Пока я подозревал его в злокозненных замыслах против меня, я, разумеется, пускал в дело всю свою дипломатию, чтобы заставить Пятницу проговориться; но каждое его слово дышало такою простодушной искренностью, что мне стало стыдно моих подозрений; я успокоился и вернул свое доверие моему другу. А он даже не заметил моего временного к нему охлаждения, и это было для меня только лишним доказательством его искренности.
Однажды, когда мы с Пятницей опять поднялись на этот самый холм (только в этот раз на море стоял туман и берегов материка не было видно), я спросил его:
— А что, Пятница, хотелось бы тебе вернуться на родину к своим?
— Да, — отвечал он, — я был бы много рад воротиться к своим.
— Что ж бы ты там делал? — продолжал я. — Превратился бы опять в дикаря и стал бы, как прежде, есть человеческое мясо?
Его лицо приняло серьезное выражение; он покачал головой и ответил:
— Нет, нет! Пятница сказал бы там им всем: живите хорошо, молитесь богу, кушайте хлеб, козлиное мясо, молоко, не кушайте человека.
— Ну, если ты им это скажешь, они тебя убьют.
Он взглянул на меня все так же спокойно и сказал:
— Нет, не убьют; они будут рады учить доброе (будут рады научиться добру — хотел он сказать). — Затем он прибавил: — Они много учились от бородатых людей, что приехали на лодке.
— Так тебе хочется воротиться домой? — повторил я свой вопрос.
Он улыбнулся и сказал:
— Я не могу плыть так далеко. — Когда же я предложил сделать для него лодку, он отвечал, что с радостью поедет, если я поеду с ним.
— Как же мне ехать? — возразил я. — Ведь они меня съедят!
— Нет, нет, не съедят, — проговорил он с жаром, — я сделаю так, что не съедят, я сделаю, что они будут тебя много любить. — Мой честный Пятница хотел этим сказать, что он расскажет своим землякам, как я убил его врагов и спас ему жизнь, и что за это они полюбят меня. После того он рассказал мне на своем ломаном языке, с какой добротой относились они к семнадцати белым бородатым людям, которых прибило к берегу в их земле.
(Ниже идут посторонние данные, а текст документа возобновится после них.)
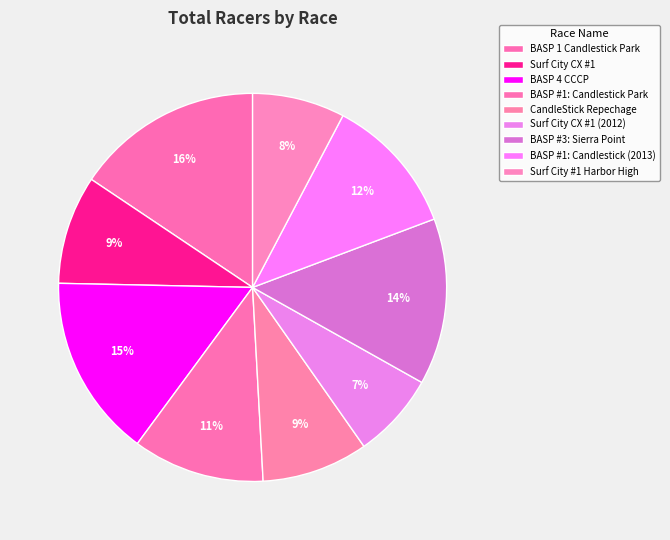

True or false: BASP 1 Candlestick Park accounts for 16% of the total.

True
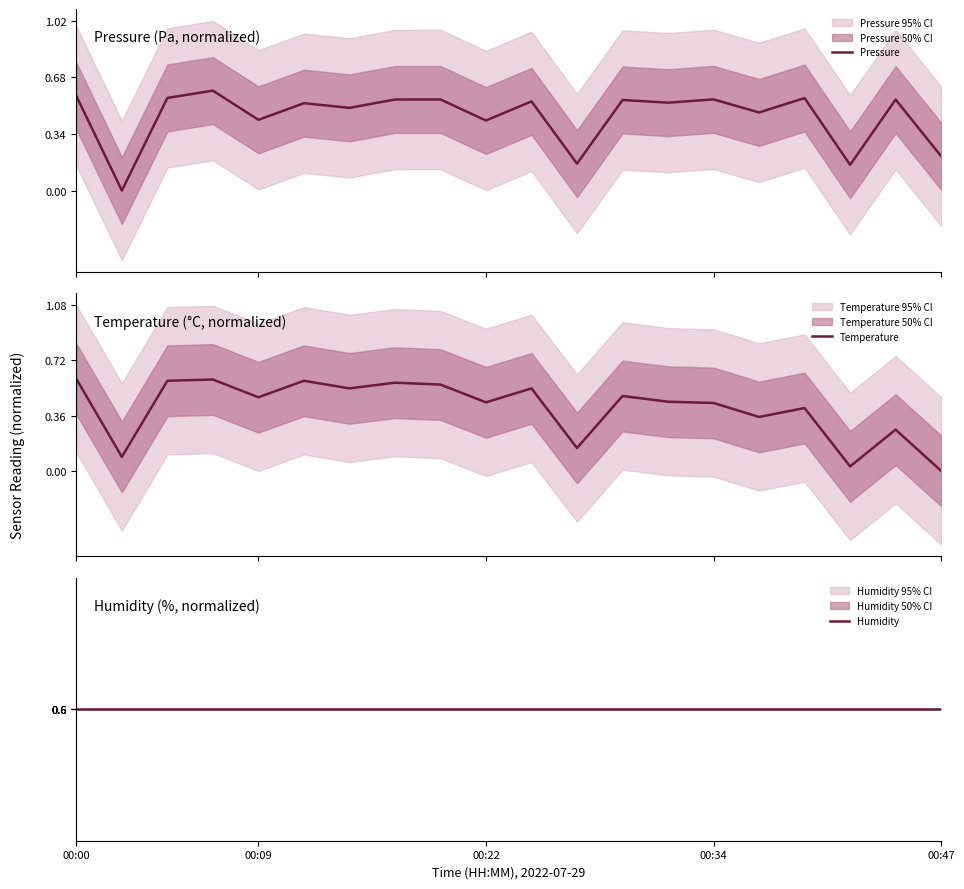

What is the label of the 20th point from the right?

00:00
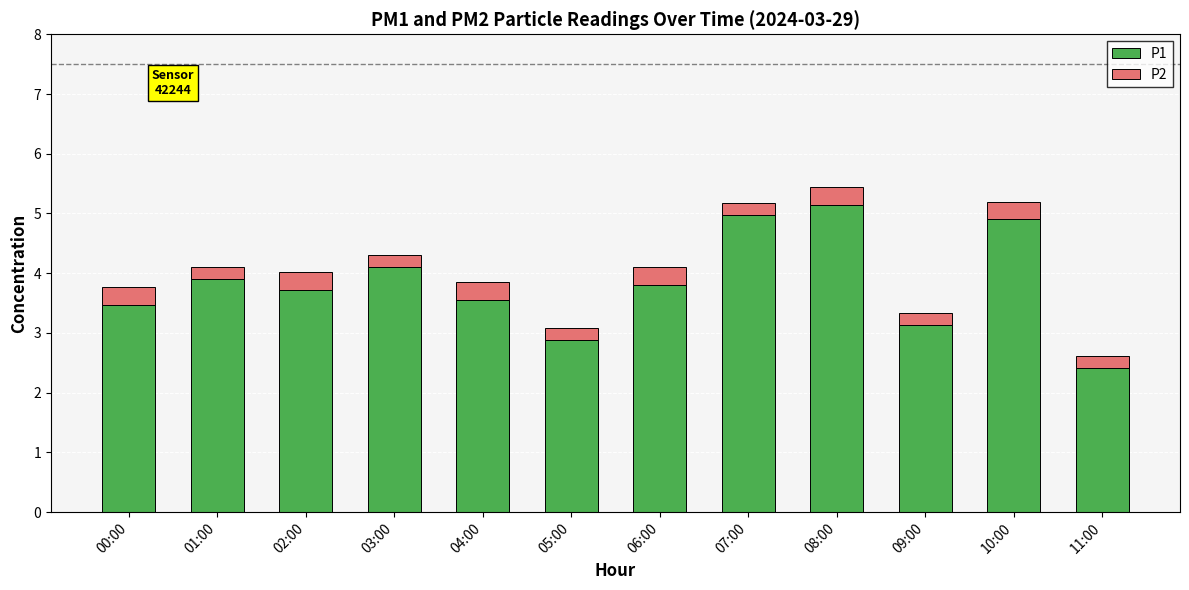

Is it true that P1 equals 1.5 at 07:00?

False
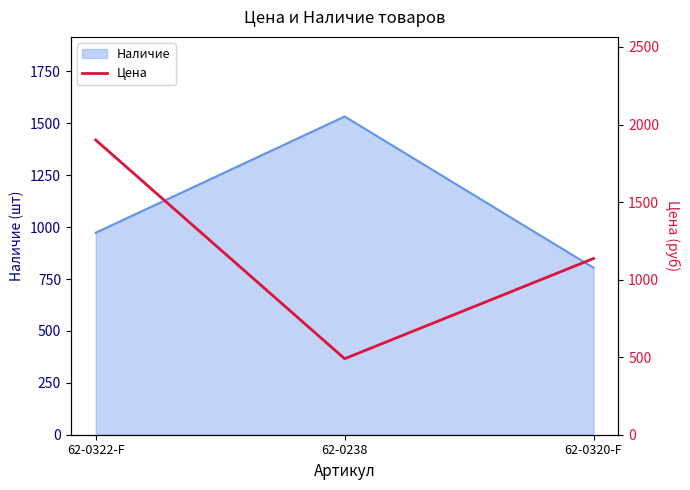

Rank the categories by Наличие value from highest to lowest.

62-0238, 62-0322-F, 62-0320-F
С того времени, признаюсь, у меня засела мысль попробовать переправиться на материк и разыскать там бородатых людей, о которых говорил Пятница; не могло быть сомнения, что это испанцы или португальцы, и я был уверен, что, если только мне удастся присоединиться к ним, мы сообща отыщем способ добраться до какой-нибудь цивилизованной страны, между тем как, находясь в одиночестве, на острове, в сорока милях от материка, я не имел никакой надежды на освобождение. И вот спустя несколько дней я опять завел с Пятницей тот же разговор. Я сказал, что дам ему лодку, чтоб он мог вернуться на родину, и повел его на противоположную оконечность острова, где стоял мой фрегат. Вычерпав из него воду (для большей сохранности он был у меня затоплен), я подвел его к берегу, показал ему, и мы оба сели в него.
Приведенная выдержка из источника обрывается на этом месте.